No doubt the slumlords realized that their inner-city party was coming to an end. Blue-collar jobs were being exported overseas, so fewer of their working-class tenants had the money to make the exorbitant inner-city rent payments.  The tenement owners started selling off their inner-city rental units one at a time to the people who lived in them. Prices were cheaper than suburban houses, plus the bankers cooked up zero-down balloon payment schemes to lure in even the most precarious potential buyers. The balloons inflated, then they burst. The mortgage banks repossessed the houses, then they got bailed out by the federal government so they could hold onto those “toxic assets.” Gradually they’ve been selling their housing inventory off, mostly to investors who buy these units as rental properties. So the real estate investors sold their inner-city properties to families at inflated prices, then bought them back from the banks at deflated prices — sell high, buy low. And now the investors are renting those same properties back to the families to whom they sold them a few years ago, families who defaulted on their mortgage payments because their jobs got outsourced or robotized.



  1. […] the original post: White Flight or Movin' On Up? « Ktismatics Segnala presso: This entry was posted in Uncategorized and tagged apartment, apartment-might, […]

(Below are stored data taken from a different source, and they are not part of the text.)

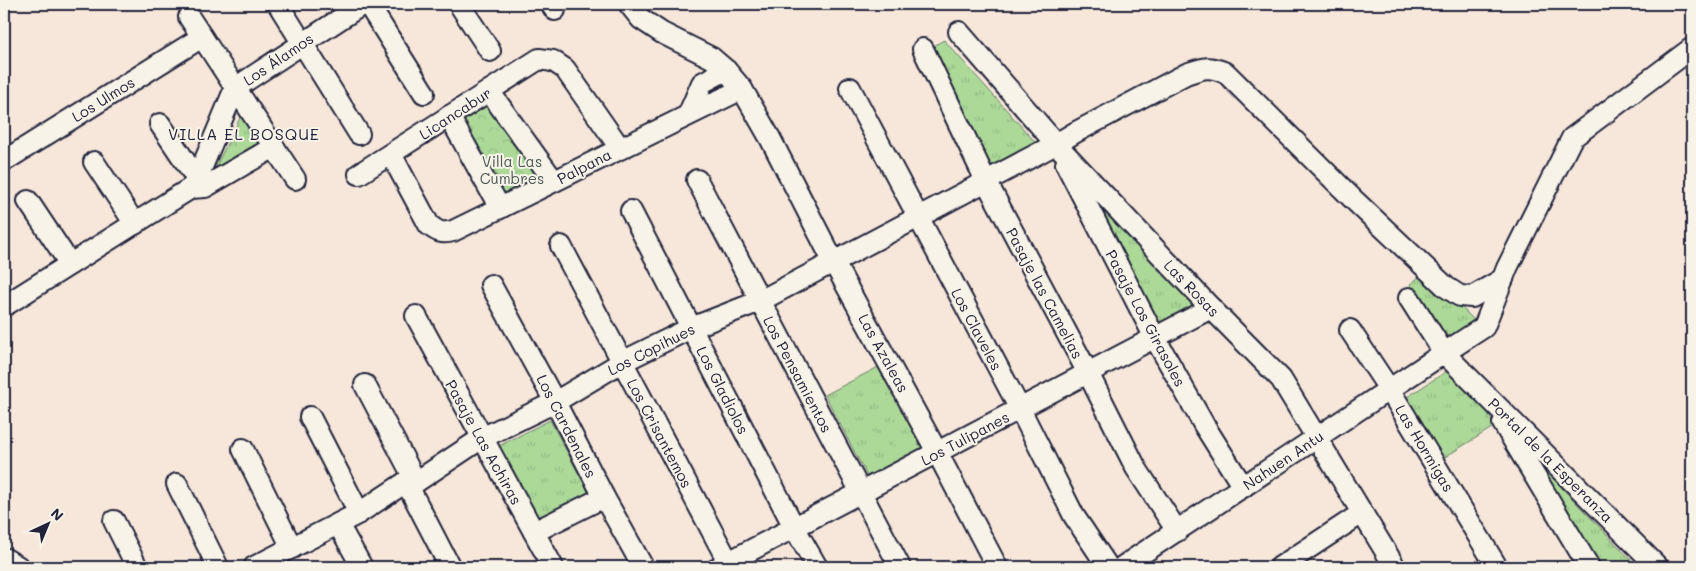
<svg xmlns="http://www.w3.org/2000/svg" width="1696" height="571" font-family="Mali,sans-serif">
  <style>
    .grass { fill: url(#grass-tufts); stroke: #677e6a }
    .park { fill: url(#park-crowns); stroke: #677e6a }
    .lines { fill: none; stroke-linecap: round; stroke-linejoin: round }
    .minor-casing { stroke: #22223b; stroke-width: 24 }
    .minor { stroke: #f7f3e8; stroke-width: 20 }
    .labels { text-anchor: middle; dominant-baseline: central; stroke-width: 4; stroke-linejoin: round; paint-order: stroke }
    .street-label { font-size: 15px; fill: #22223b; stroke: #f7f3e8 }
    .park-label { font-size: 15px; fill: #4b5957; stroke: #f7f3e8 }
    .neighbourhood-label { font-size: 16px; letter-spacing: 1px; fill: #22223b; stroke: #f7f3e8 }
  </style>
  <defs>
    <pattern id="grass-tufts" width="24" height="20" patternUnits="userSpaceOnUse" patternTransform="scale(1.25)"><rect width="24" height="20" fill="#acd998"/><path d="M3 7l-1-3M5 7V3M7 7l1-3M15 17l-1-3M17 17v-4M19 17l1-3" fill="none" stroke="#94ba84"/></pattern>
    <pattern id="park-crowns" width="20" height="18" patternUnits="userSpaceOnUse" patternTransform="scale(1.25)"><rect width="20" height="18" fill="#acd998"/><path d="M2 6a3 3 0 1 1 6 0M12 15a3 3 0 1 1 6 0" fill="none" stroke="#94ba84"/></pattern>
  </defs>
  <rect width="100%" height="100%" fill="#f6e7da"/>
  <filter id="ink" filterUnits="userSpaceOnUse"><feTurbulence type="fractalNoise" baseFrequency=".02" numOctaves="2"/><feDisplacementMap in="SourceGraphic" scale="10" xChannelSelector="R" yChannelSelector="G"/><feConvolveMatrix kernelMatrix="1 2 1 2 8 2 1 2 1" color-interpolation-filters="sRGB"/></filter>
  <g filter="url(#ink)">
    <g class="grass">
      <path d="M944,40L1036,143L987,169L928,49Z"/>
      <path d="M242,114L263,144L209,180Z"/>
      <path d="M1085,193L1197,306L1156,330Z"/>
      <path d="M1426,272L1476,322L1446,343L1410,284Z"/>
      <path d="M882,365L925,447L867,476L825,395Z"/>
      <path d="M1447,371L1483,404L1495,426L1437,462L1401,401Z"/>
      <path d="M550,420L595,504L532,535L497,447Z"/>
      <path d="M1535,460L1638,567H1594Z"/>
    </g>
    <path class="park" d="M488,97L547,179L503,201L456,118Z"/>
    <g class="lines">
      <g class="minor-casing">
        <g id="minor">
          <path d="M278,4L359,134"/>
          <path d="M368,4L424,93"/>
          <path d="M459,4L490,51"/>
          <path d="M551,4L555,10"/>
          <path d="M629,4L641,19L662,33L712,58L726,70L742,89L770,138L833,261L937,452L997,567"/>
          <path d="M189,17L295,179"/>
          <path d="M959,32L1056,144L1211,308L1281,379L1395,567"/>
          <path d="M923,49L986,181L1088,373L1136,468L1177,531"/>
          <path d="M850,88L1020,409L1074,516L1108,567"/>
          <path d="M489,91L554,181"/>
          <path d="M689,113L702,83L726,70"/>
          <path d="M449,116L500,208"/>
          <path d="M160,124L197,179"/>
          <path d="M391,154L429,225C438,232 442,234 453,231L742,89"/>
          <path d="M4,161L202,37"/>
          <path d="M94,162L135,224"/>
          <path d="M1066,164L1155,338L1204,425L1243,487"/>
          <path d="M359,174L539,59L553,61L565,69L620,148"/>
          <path d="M697,180L900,567"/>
          <path d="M191,188L205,187L274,147"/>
          <path d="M28,201L70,264"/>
          <path d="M631,211L794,527L817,567"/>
          <path d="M561,246L731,567"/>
          <path d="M491,285L555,402L604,497L643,567"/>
          <path d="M1409,298L1444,353L1658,567"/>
          <path d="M4,306L191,188L197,179L235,88L363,4"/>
          <path d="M416,316L553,567"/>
          <path d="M1350,330L1389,389L1497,567"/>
          <path d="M365,385L416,482"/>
          <path d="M310,417L359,513"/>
          <path d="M1503,423L1589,567"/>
          <path d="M243,449L292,548"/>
          <path d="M406,482L450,567"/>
          <path d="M177,484L218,567"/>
          <path d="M114,521L137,567"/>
          <path d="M338,524L362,567"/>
          <path d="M534,532L604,497"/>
          <path d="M4,558L19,567"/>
          <path d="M254,567L359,513L406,482H416L482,438L555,402L622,362L691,328L760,301L1056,144L1076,132L1186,74C1203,68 1208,65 1226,73L1355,201L1446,287L1460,296L1472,297L1503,279"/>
          <path d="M719,567L1211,308"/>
          <path d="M1122,567L1444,353L1484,327L1507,268L1572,138L1692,48"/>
          <path d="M1280,567L1362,513"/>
        </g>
      </g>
      <use href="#minor" class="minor"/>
    </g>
  </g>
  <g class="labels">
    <g class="street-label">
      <text transform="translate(278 59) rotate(-34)">Los Álamos</text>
      <text transform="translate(103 99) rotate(-32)">Los Ulmos</text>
      <text transform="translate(455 113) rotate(-33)">Licancabur</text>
      <text transform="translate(584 166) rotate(-27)">Palpana</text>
      <text transform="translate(1192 288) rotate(46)">Las Rosas</text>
      <text transform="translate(1045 293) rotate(62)">Pasaje las Camelias</text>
      <text transform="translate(1146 318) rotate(62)">Pasaje Los Girasoles</text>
      <text transform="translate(977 329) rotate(62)">Los Claveles</text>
      <text transform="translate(651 349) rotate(-27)">Los Copihues</text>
      <text transform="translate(884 353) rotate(61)">Las Azaleas</text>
      <text transform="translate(798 374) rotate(62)">Los Pensamientos</text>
      <text transform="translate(723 390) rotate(63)">Los Gladiolos</text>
      <text transform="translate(567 426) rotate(63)">Los Cardenales</text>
      <text transform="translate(660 433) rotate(62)">Los Crisantemos</text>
      <text transform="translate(965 438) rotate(-28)">Los Tulipanes</text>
      <text transform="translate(484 442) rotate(61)">Pasaje Las Achiras</text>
      <text transform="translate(1425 448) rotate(59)">Las Hormigas</text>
      <text transform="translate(1283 460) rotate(-34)">Nahuen Antu</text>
      <text transform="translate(1551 460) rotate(45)">Portal de la Esperanza</text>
    </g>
    <g class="park-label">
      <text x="512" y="161">Villa Las<tspan x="512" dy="17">Cumbres</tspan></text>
    </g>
    <g class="neighbourhood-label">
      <text x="244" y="133">VILLA EL BOSQUE</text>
    </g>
  </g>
  <rect width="1696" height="571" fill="none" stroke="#f7f3e8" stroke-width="20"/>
  <rect x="10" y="10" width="1676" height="551" fill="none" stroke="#22223b" stroke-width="2" filter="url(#ink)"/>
  <g transform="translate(48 524) rotate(44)" stroke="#f7f3e8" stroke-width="4" paint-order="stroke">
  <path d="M0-4L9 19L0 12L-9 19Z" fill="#22223b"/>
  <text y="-8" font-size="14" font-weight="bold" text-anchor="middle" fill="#22223b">N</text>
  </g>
</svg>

    Pingback by White Flight or Movin' On Up? « Ktismatics | Mortgage — 7 May 2012 @ 5:24 pm

  2. The Obama administration seems to be signaling to France that it regards Hollande as more sympa than Sarko when it comes to promoting growth over austerity. The question is this: How can US fiscal and monetary policy promote sustainable economic growth if the private sector is bent on minimizing production costs by outsourcing and robotizing American jobs, and if the politicians from both parties are bent on eliminating public-sector jobs? If the Democrats manage to raise taxes on the rich and on corporations — which seems extremely unlikely — what would they do with the increased revenue? Paying down the deficit is austerity, not growth. Cutting back on safety-net transfer payments — Medicaid, food stamps, extended unemployment benefits — is austerity. Suppose the Treasury “borrows” more from the Federal Reserve to finance its operations. Those government operations that haven’t been eliminated have to a significant extent been outsourced to private contractors that are under no obligation to hire American workers to do the work paid for by public money.

    The only two viable options I see are trade protectionism supporting goods and services made by American workers, and increased public-sector hiring. Otherwise pro-growth economic policies would result merely in artificially buoying US demand for high-priced goods and services without sustainable increases in the ability to pay for them via domestic hiring and wage increases.


    Comment by ktismatics — 8 May 2012 @ 6:51 am

  3. But now I’m remembering Obama’s guest appearance at the EU economic summit, which coincided with Greece’s bailout a few months back. Obama seemed invested primarily in representing American financial institutions’ interests — the second-tier investment banks and money market firms that were lending money at high interest rates to Greece, Spain, Italy et al. EU austerity would severely curtail member countries’ ability to borrow from any sources other than the EU central banks. So when the US administration talks to European politicians, “growth” means — at least in part — keeping the pipeline open for American lenders doing business in Europe.